“‘The gentleman, and that dear lady, told me to-night of a home in some foreign country where I could end my days in solitude and peace. Let me see them again, and beg them, on my knees, to show the same mercy and goodness to you; and let us both leave this dreadful place, and far apart lead better lives and forget how we have lived, except in prayers, and never see each other more. It is never too late to repent. They told me so – I feel it now – but we must have time – a little, little time!’”
“She staggered and fell: nearly blinded with the blood that rained down from a deep gash in her forehead; but raising herself, with difficulty, on her knees, drew from her bosom a white handkerchief – Rose Maylie’s own – and holding it up, in her folded hands as high towards Heaven as her feeble strength would allow, breathed one prayer for mercy to her Maker.”
(p. 271, end of ch. 48)
Upon reading this passage, I was struck by the Christian religious imagery associated with Rose Maylie and Nancy’s last moments. Rose is presented almost as a religious figure who can offer mercy and salvation to Nancy. Rose is described elsewhere in the text as angelic and heavenly (158), and she could be read as an allegory for the Virgin Mary – she is young, pure, kind, and a mother figure to Oliver. Looking closely at the language in these paragraphs, Nancy’s proposition of asking Rose and Mr. Brownlow for help has several religious connotations. The phrase “let me see them again, and beg them, on my knees, to show the same mercy and goodness to you” presents Nancy as a repentant sinner, and Rose and Mr. Brownlow as her kind and merciful saviors. “It is never too late to repent” could be taken verbatim from a sermon or a biblical passage. Nancy’s prayer as she dies parallels her desire for help from Rose. It also cements Rose in a religious context: Nancy falls to her knees and raises Rose’s handkerchief as she prays, as if asking Rose to intercede on her behalf. There is also specific language repeated in the two passages: notably, “‘on my knees’/on her knees” in supplication as Nancy asks Rose/“her Maker” for mercy. The word “mercy” is repeated in both passages as well, drawing a further connection between Rose and a merciful savior.

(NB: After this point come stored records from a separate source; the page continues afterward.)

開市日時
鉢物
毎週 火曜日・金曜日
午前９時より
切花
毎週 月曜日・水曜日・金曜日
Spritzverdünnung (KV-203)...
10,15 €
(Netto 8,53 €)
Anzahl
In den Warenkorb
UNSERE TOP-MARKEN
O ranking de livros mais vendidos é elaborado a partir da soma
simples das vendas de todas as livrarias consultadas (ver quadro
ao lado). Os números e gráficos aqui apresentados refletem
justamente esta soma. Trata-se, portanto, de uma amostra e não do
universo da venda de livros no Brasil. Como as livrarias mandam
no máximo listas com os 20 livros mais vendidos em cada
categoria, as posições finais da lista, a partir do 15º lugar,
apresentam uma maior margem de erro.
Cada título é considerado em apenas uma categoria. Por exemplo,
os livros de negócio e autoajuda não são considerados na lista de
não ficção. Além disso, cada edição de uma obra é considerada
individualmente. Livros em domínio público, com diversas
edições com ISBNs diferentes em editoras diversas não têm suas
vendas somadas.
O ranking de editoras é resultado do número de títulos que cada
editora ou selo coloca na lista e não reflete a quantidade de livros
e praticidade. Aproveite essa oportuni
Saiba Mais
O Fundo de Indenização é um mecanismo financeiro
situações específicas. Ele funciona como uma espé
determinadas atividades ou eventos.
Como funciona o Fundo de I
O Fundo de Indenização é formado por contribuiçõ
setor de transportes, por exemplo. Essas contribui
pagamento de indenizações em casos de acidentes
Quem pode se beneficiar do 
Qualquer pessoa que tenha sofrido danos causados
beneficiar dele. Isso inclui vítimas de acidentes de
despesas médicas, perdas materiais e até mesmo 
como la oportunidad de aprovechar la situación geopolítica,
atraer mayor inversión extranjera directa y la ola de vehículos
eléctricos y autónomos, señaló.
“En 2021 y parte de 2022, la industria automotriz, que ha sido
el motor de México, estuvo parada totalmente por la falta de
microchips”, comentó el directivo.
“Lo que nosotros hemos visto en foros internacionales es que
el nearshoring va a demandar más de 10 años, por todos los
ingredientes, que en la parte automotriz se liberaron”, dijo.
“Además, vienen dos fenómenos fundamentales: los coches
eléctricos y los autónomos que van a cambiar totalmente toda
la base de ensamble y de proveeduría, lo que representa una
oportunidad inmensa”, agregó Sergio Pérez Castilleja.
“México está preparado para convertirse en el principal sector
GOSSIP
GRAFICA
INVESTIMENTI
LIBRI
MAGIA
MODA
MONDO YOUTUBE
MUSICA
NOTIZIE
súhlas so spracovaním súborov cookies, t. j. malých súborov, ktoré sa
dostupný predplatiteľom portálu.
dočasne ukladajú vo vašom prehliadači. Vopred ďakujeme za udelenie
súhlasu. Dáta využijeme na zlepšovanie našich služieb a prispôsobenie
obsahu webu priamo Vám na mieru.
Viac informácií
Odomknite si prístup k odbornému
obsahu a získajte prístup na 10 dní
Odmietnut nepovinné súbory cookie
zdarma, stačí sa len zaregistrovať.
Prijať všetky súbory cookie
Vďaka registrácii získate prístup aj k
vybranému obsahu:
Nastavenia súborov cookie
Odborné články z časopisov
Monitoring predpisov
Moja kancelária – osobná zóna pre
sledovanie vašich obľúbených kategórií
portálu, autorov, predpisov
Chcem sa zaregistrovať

Placing Rose Maylie in a religious context raises questions about the upper class as the saviors of the lower working class. What is the effect of this association? Are readers supposed to view the upper class, who have the power to help those less fortunate, as holy and superior? If taken out of context, that might be the message one takes from this passage. However, Dickens demonstrates that power and authority do not necessarily make someone a good person. Throughout the novel, corruption and cruelty run rampant amongst the middle and upper class, and Rose Maylie appears to be a kind outlier. So perhaps it is not a question of class and authoritative positions as religious allegory, but a question of responsibility. What should people do with the power that has been given to them? Who is able to save whom, and are they expected or willing to do so? There is also a point to make about goodness, cruelty, and the class divide. Nancy, despite everything about her life and her circumstances, is kind to Oliver and makes an effort to help him, even though this puts her at great risk and eventually leads to her death. Meanwhile, characters in more fortunate circumstances are often cruel, self-centered, and cynical: consider Mrs. Mann, who spends the money provided for the orphans on herself; or Mr. Grimwig, judgemental and confident that Oliver is a thief.
In the preface, Dickens claims that “I saw no reason, when I wrote this book, why the very dregs of life, so long as their speech did not offend the ear, should not serve the purpose of a moral” (ix). One might expect these “dregs of life” to be people like Fagin, Sikes, and Nancy; however, people of power and authority are often just as rough and cruel as those within the lower class. Dickens presents the idea that the lower class is full of vice and the upper class is virtuous, then flips that idea on its head and shows goodness in “paupers” and cruelty in authority. However, neither Oliver Twist nor the real world is quite so black and white, and Rose Maylie and Nancy both demonstrate that caring for and helping others is the most admirable choice one can make.